### What is required
Transcribe every record in full, keeping it exactly the same.

### Recorded data
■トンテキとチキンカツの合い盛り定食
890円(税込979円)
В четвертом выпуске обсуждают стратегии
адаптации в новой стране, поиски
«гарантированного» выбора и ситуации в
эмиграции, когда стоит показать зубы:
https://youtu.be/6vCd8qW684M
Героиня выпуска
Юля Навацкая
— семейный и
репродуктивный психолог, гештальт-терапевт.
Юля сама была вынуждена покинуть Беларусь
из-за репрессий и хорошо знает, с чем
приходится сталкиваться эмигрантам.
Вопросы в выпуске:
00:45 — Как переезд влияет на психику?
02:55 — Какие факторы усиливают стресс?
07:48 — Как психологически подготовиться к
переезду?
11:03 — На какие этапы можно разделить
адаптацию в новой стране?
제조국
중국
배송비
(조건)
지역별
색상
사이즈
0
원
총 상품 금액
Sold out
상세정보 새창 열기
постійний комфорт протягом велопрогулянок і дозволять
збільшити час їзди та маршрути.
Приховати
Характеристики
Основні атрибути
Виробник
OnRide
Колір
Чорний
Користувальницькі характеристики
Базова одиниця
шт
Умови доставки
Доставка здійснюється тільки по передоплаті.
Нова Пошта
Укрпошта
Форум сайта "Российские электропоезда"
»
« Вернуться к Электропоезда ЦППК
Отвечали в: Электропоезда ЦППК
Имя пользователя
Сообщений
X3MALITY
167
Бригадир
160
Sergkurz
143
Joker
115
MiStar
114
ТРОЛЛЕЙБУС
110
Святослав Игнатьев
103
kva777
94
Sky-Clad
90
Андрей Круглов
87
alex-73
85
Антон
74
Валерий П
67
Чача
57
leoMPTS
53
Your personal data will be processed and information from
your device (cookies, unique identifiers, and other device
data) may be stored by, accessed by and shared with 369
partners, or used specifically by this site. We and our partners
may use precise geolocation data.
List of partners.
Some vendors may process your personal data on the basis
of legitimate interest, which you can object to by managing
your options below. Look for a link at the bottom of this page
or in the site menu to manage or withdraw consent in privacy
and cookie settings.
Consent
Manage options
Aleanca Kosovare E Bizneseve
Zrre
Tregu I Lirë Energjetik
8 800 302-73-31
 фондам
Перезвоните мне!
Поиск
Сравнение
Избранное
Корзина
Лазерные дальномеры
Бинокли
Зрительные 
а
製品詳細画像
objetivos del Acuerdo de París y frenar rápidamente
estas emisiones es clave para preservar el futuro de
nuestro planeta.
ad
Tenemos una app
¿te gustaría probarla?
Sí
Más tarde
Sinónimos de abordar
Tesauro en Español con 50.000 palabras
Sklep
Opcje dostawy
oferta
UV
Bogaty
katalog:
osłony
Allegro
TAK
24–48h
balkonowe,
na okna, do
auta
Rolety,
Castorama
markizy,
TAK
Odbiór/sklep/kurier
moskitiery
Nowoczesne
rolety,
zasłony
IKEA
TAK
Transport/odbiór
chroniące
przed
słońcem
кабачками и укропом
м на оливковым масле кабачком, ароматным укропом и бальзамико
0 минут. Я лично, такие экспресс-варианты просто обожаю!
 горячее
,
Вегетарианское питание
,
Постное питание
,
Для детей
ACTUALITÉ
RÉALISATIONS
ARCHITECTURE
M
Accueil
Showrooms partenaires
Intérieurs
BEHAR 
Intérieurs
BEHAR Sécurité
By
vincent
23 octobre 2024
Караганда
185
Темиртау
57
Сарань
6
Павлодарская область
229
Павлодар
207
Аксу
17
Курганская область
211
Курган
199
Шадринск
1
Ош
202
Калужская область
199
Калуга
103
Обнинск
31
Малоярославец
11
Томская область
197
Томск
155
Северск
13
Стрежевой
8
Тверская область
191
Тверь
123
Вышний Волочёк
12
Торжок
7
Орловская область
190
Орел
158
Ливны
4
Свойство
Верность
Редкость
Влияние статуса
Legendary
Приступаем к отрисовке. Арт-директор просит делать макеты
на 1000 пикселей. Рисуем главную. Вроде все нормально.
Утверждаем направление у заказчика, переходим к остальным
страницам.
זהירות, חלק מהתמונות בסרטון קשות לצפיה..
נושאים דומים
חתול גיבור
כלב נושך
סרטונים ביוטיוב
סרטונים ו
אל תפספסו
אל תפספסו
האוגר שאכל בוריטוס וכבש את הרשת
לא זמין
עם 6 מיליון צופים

### Solution
■トンテキとチキンカツの合い盛り定食
890円(税込979円)
В четвертом выпуске обсуждают стратегии
адаптации в новой стране, поиски
«гарантированного» выбора и ситуации в
эмиграции, когда стоит показать зубы:
https://youtu.be/6vCd8qW684M
Героиня выпуска
Юля Навацкая
— семейный и
репродуктивный психолог, гештальт-терапевт.
Юля сама была вынуждена покинуть Беларусь
из-за репрессий и хорошо знает, с чем
приходится сталкиваться эмигрантам.
Вопросы в выпуске:
00:45 — Как переезд влияет на психику?
02:55 — Какие факторы усиливают стресс?
07:48 — Как психологически подготовиться к
переезду?
11:03 — На какие этапы можно разделить
адаптацию в новой стране?
제조국
중국
배송비
(조건)
지역별
색상
사이즈
0
원
총 상품 금액
Sold out
상세정보 새창 열기
постійний комфорт протягом велопрогулянок і дозволять
збільшити час їзди та маршрути.
Приховати
Характеристики
Основні атрибути
Виробник
OnRide
Колір
Чорний
Користувальницькі характеристики
Базова одиниця
шт
Умови доставки
Доставка здійснюється тільки по передоплаті.
Нова Пошта
Укрпошта
Форум сайта "Российские электропоезда"
»
« Вернуться к Электропоезда ЦППК
Отвечали в: Электропоезда ЦППК
Имя пользователя
Сообщений
X3MALITY
167
Бригадир
160
Sergkurz
143
Joker
115
MiStar
114
ТРОЛЛЕЙБУС
110
Святослав Игнатьев
103
kva777
94
Sky-Clad
90
Андрей Круглов
87
alex-73
85
Антон
74
Валерий П
67
Чача
57
leoMPTS
53
Your personal data will be processed and information from
your device (cookies, unique identifiers, and other device
data) may be stored by, accessed by and shared with 369
partners, or used specifically by this site. We and our partners
may use precise geolocation data.
List of partners.
Some vendors may process your personal data on the basis
of legitimate interest, which you can object to by managing
your options below. Look for a link at the bottom of this page
or in the site menu to manage or withdraw consent in privacy
and cookie settings.
Consent
Manage options
Aleanca Kosovare E Bizneseve
Zrre
Tregu I Lirë Energjetik
8 800 302-73-31
 фондам
Перезвоните мне!
Поиск
Сравнение
Избранное
Корзина
Лазерные дальномеры
Бинокли
Зрительные 
а
製品詳細画像
objetivos del Acuerdo de París y frenar rápidamente
estas emisiones es clave para preservar el futuro de
nuestro planeta.
ad
Tenemos una app
¿te gustaría probarla?
Sí
Más tarde
Sinónimos de abordar
Tesauro en Español con 50.000 palabras
Sklep
Opcje dostawy
oferta
UV
Bogaty
katalog:
osłony
Allegro
TAK
24–48h
balkonowe,
na okna, do
auta
Rolety,
Castorama
markizy,
TAK
Odbiór/sklep/kurier
moskitiery
Nowoczesne
rolety,
zasłony
IKEA
TAK
Transport/odbiór
chroniące
przed
słońcem
кабачками и укропом
м на оливковым масле кабачком, ароматным укропом и бальзамико
0 минут. Я лично, такие экспресс-варианты просто обожаю!
 горячее
,
Вегетарианское питание
,
Постное питание
,
Для детей
ACTUALITÉ
RÉALISATIONS
ARCHITECTURE
M
Accueil
Showrooms partenaires
Intérieurs
BEHAR 
Intérieurs
BEHAR Sécurité
By
vincent
23 octobre 2024
Караганда
185
Темиртау
57
Сарань
6
Павлодарская область
229
Павлодар
207
Аксу
17
Курганская область
211
Курган
199
Шадринск
1
Ош
202
Калужская область
199
Калуга
103
Обнинск
31
Малоярославец
11
Томская область
197
Томск
155
Северск
13
Стрежевой
8
Тверская область
191
Тверь
123
Вышний Волочёк
12
Торжок
7
Орловская область
190
Орел
158
Ливны
4
Свойство
Верность
Редкость
Влияние статуса
Legendary
Приступаем к отрисовке. Арт-директор просит делать макеты
на 1000 пикселей. Рисуем главную. Вроде все нормально.
Утверждаем направление у заказчика, переходим к остальным
страницам.
זהירות, חלק מהתמונות בסרטון קשות לצפיה..
נושאים דומים
חתול גיבור
כלב נושך
סרטונים ביוטיוב
סרטונים ו
אל תפספסו
אל תפספסו
האוגר שאכל בוריטוס וכבש את הרשת
לא זמין
עם 6 מיליון צופים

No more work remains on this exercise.